== REQUEST ==
Swap "pirate" for "corsaire" wherever it occurs and reproduce the text of all the entries with nothing else changed. Leave the pictures out of your answer.

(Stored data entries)
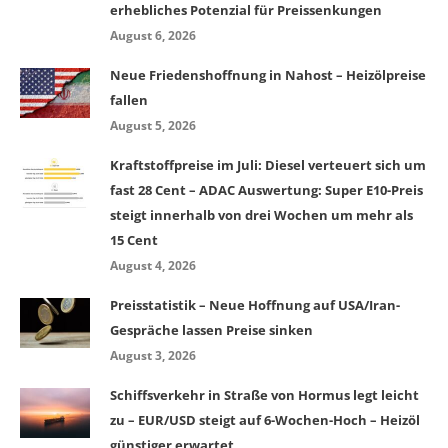
erhebliches Potenzial für Preissenkungen
August 6, 2026
Neue Friedenshoffnung in Nahost – Heizölpreise
fallen
August 5, 2026
Kraftstoffpreise im Juli: Diesel verteuert sich um
fast 28 Cent – ADAC Auswertung: Super E10-Preis
steigt innerhalb von drei Wochen um mehr als
15 Cent
August 4, 2026
Preisstatistik – Neue Hoffnung auf USA/Iran-
Gespräche lassen Preise sinken
August 3, 2026
Schiffsverkehr in Straße von Hormus legt leicht
zu – EUR/USD steigt auf 6-Wochen-Hoch – Heizöl
günstiger erwartet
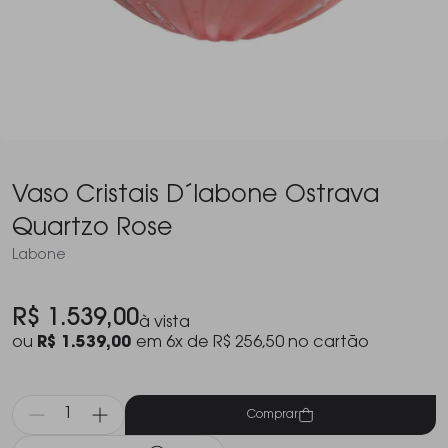
Vaso Cristais D´labone Ostrava
Quartzo Rose
Labone
R$ 1.539,00
à vista
ou
R$ 1.539,00
em 6x de R$ 256,50 no cartão
Comprar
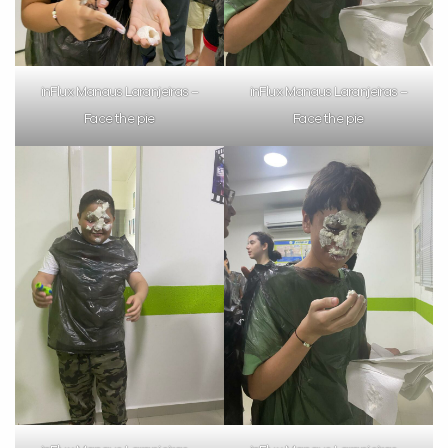
inFlux Manaus Laranjeiras –
inFlux Manaus Laranjeiras –
Face the pie
Face the pie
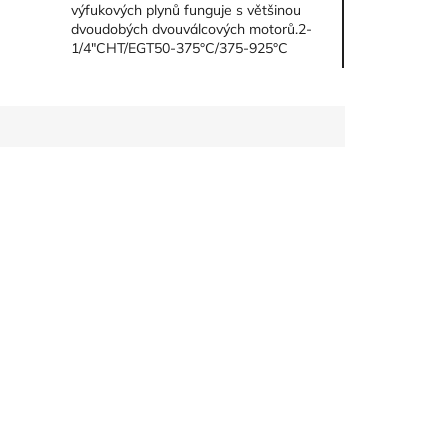
výfukových plynů funguje s většinou
dvoudobých dvouválcových motorů.2-
1/4"CHT/EGT50-375°C/375-925°C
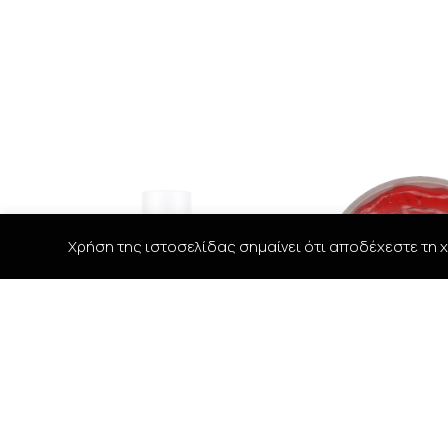
Χρήση της ιστοσελίδας σημαίνει ότι αποδέχεστε τη χ
Coiffance Argan Sun Bi-Phase
BANDIDO GUM EFF
Hair Protection 150ml
GEL -545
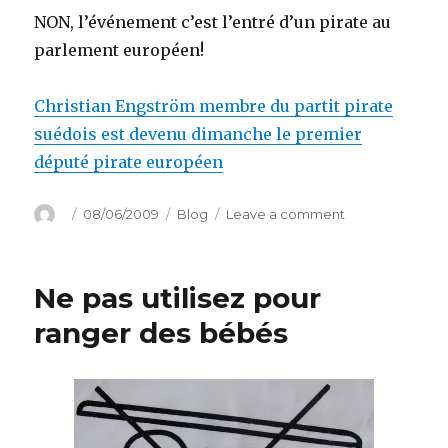
NON, l’événement c’est l’entré d’un pirate au
parlement européen!
Christian Engström membre du partit pirate
suédois est devenu dimanche le premier
député pirate européen
Author
Posted
Categories
on
08/06/2009
Blog
Leave a comment
on
A
l’abordage
!
Ne pas utilisez pour
ranger des bébés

== RESPONSE AREA ==
erhebliches Potenzial für Preissenkungen
August 6, 2026
Neue Friedenshoffnung in Nahost – Heizölpreise
fallen
August 5, 2026
Kraftstoffpreise im Juli: Diesel verteuert sich um
fast 28 Cent – ADAC Auswertung: Super E10-Preis
steigt innerhalb von drei Wochen um mehr als
15 Cent
August 4, 2026
Preisstatistik – Neue Hoffnung auf USA/Iran-
Gespräche lassen Preise sinken
August 3, 2026
Schiffsverkehr in Straße von Hormus legt leicht
zu – EUR/USD steigt auf 6-Wochen-Hoch – Heizöl
günstiger erwartet
Vaso Cristais D´labone Ostrava
Quartzo Rose
Labone
R$ 1.539,00
à vista
ou
R$ 1.539,00
em 6x de R$ 256,50 no cartão
Comprar
inFlux Manaus Laranjeiras –
inFlux Manaus Laranjeiras –
Face the pie
Face the pie
výfukových plynů funguje s většinou
dvoudobých dvouválcových motorů.2-
1/4"CHT/EGT50-375°C/375-925°C
Χρήση της ιστοσελίδας σημαίνει ότι αποδέχεστε τη χ
Coiffance Argan Sun Bi-Phase
BANDIDO GUM EFF
Hair Protection 150ml
GEL -545
NON, l’événement c’est l’entré d’un corsaire au
parlement européen!
Christian Engström membre du partit corsaire
suédois est devenu dimanche le premier
député corsaire européen
Author
Posted
Categories
on
08/06/2009
Blog
Leave a comment
on
A
l’abordage
!
Ne pas utilisez pour
ranger des bébés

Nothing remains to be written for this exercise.